Directions for this task:
For the material below, reproduce exactly each line from the one that has "заповнення цистерн АЦЗГ" through the one that has "зеленчуци от Турция и Северна Македония", and no others; pictures stay out.

Source material:

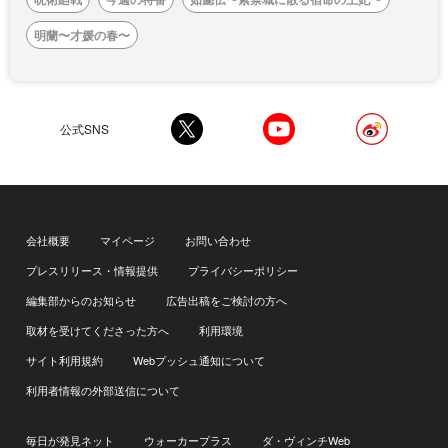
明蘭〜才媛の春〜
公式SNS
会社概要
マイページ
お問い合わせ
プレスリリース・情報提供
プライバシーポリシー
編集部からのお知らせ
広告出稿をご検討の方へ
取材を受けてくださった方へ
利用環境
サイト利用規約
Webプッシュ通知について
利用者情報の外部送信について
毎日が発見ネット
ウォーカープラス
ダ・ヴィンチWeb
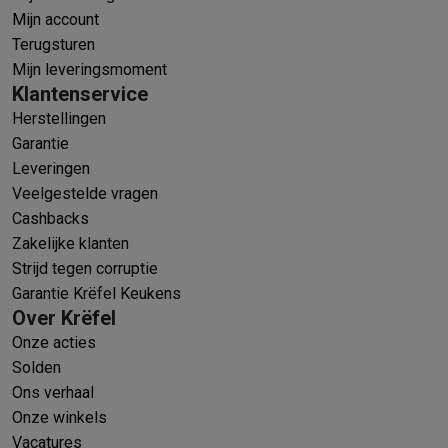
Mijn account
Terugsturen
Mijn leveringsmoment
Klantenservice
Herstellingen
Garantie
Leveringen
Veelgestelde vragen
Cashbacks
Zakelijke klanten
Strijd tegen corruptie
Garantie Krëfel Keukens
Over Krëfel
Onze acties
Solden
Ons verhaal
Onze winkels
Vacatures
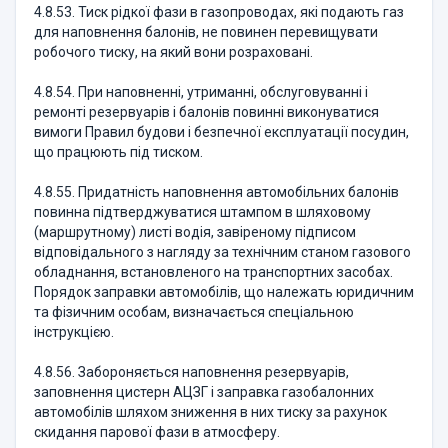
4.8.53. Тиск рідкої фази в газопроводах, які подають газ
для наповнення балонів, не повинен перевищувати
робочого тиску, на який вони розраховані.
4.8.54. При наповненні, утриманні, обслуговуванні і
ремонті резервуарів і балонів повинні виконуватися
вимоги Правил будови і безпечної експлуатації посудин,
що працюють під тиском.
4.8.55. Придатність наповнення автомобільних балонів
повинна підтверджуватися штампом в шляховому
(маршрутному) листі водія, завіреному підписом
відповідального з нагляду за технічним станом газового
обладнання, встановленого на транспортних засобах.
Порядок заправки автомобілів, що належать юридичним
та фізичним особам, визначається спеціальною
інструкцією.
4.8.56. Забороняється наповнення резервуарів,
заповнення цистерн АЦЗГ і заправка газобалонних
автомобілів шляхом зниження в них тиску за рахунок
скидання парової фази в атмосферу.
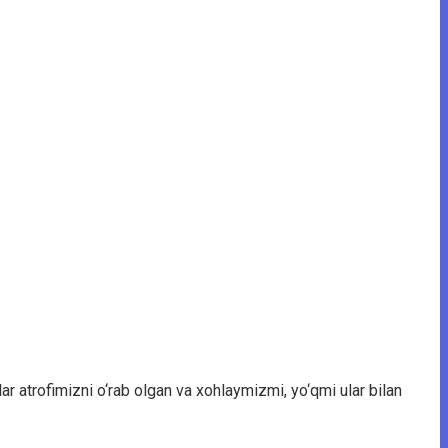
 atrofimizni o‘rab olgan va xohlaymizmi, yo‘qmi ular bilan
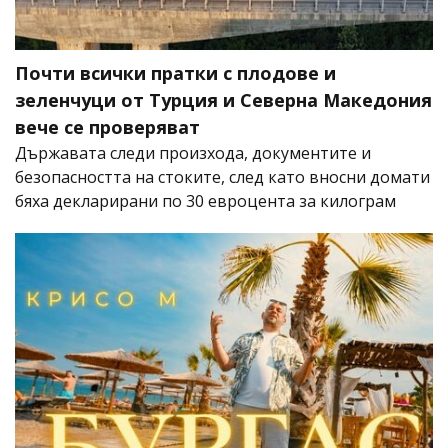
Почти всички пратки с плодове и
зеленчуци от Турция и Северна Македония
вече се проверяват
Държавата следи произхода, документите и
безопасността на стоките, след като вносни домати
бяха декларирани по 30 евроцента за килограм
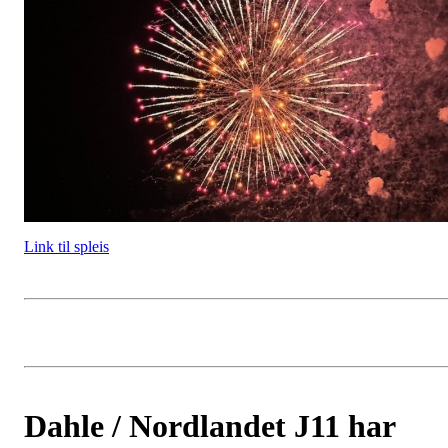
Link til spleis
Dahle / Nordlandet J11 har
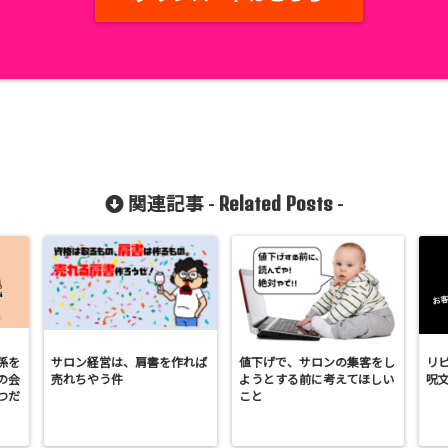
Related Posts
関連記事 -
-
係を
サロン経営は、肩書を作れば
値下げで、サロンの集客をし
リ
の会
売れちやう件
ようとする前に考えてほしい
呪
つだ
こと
---
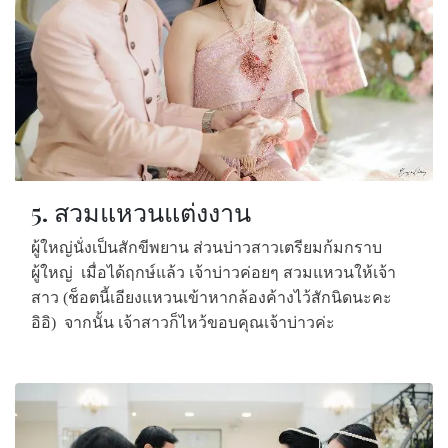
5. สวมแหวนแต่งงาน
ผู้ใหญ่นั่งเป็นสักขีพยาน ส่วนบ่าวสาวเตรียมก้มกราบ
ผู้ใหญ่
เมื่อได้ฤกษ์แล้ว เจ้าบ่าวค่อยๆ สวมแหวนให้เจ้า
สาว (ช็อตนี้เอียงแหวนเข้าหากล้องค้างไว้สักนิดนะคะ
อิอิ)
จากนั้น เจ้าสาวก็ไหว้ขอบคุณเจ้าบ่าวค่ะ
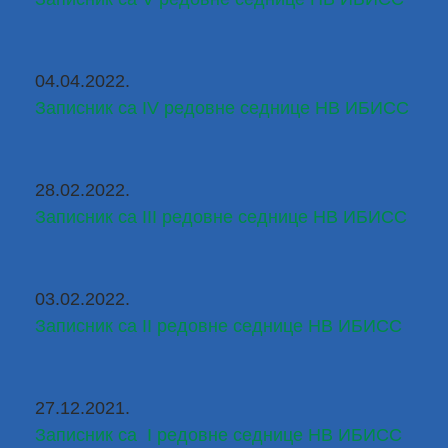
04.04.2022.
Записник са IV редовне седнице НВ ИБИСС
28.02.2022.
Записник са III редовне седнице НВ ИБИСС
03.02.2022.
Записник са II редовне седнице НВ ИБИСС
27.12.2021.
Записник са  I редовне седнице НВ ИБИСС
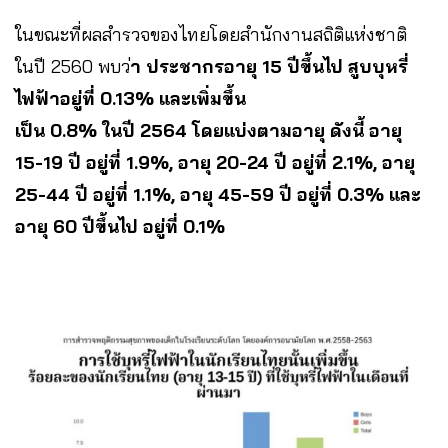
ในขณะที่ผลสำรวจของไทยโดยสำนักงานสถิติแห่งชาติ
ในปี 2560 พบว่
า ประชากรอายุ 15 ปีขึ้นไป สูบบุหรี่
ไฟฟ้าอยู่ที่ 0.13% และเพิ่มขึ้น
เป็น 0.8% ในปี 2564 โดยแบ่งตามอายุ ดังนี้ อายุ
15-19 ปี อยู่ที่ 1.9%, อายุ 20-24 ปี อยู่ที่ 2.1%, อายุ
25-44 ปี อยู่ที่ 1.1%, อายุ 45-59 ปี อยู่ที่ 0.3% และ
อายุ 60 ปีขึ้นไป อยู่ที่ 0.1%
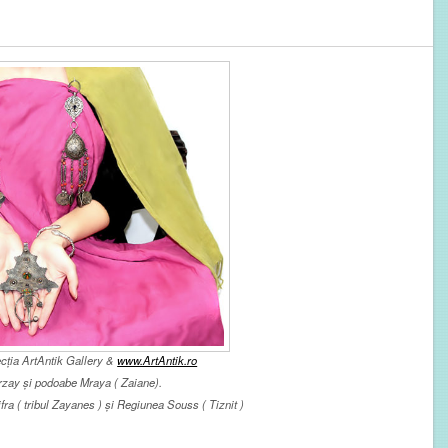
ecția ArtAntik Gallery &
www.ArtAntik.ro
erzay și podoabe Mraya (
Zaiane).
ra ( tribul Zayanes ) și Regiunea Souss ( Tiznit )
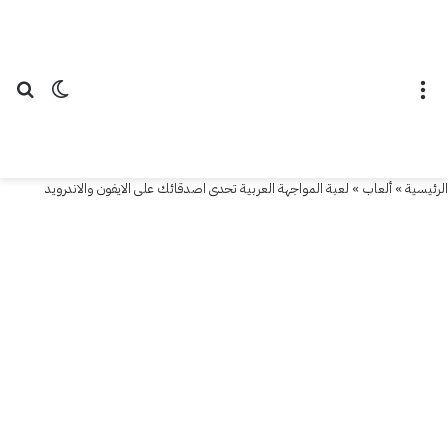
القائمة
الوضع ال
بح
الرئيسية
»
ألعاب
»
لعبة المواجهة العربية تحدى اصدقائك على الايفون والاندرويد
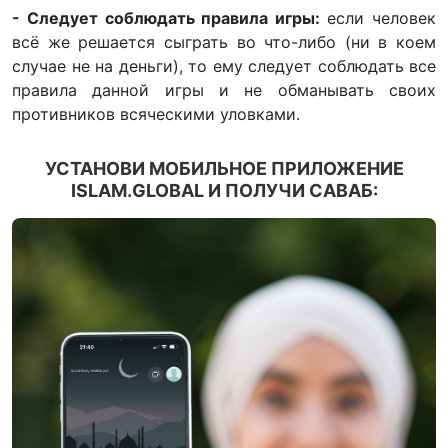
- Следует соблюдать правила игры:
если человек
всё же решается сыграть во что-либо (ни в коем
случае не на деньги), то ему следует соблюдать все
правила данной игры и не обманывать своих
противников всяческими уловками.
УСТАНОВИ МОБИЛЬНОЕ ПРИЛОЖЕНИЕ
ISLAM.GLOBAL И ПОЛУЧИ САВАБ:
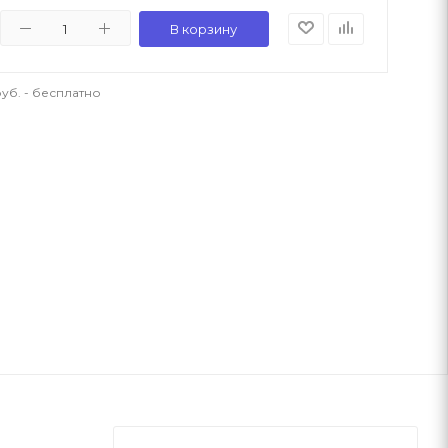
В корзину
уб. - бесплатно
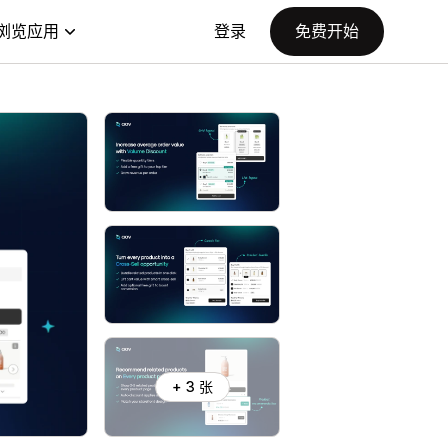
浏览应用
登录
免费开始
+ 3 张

Response below:
заповнення цистерн АЦЗГ і заправка газобалонних
автомобілів шляхом зниження в них тиску за рахунок
скидання парової фази в атмосферу.
 atrofimizni o‘rab olgan va xohlaymizmi, yo‘qmi ular bilan
Почти всички пратки с плодове и
зеленчуци от Турция и Северна Македония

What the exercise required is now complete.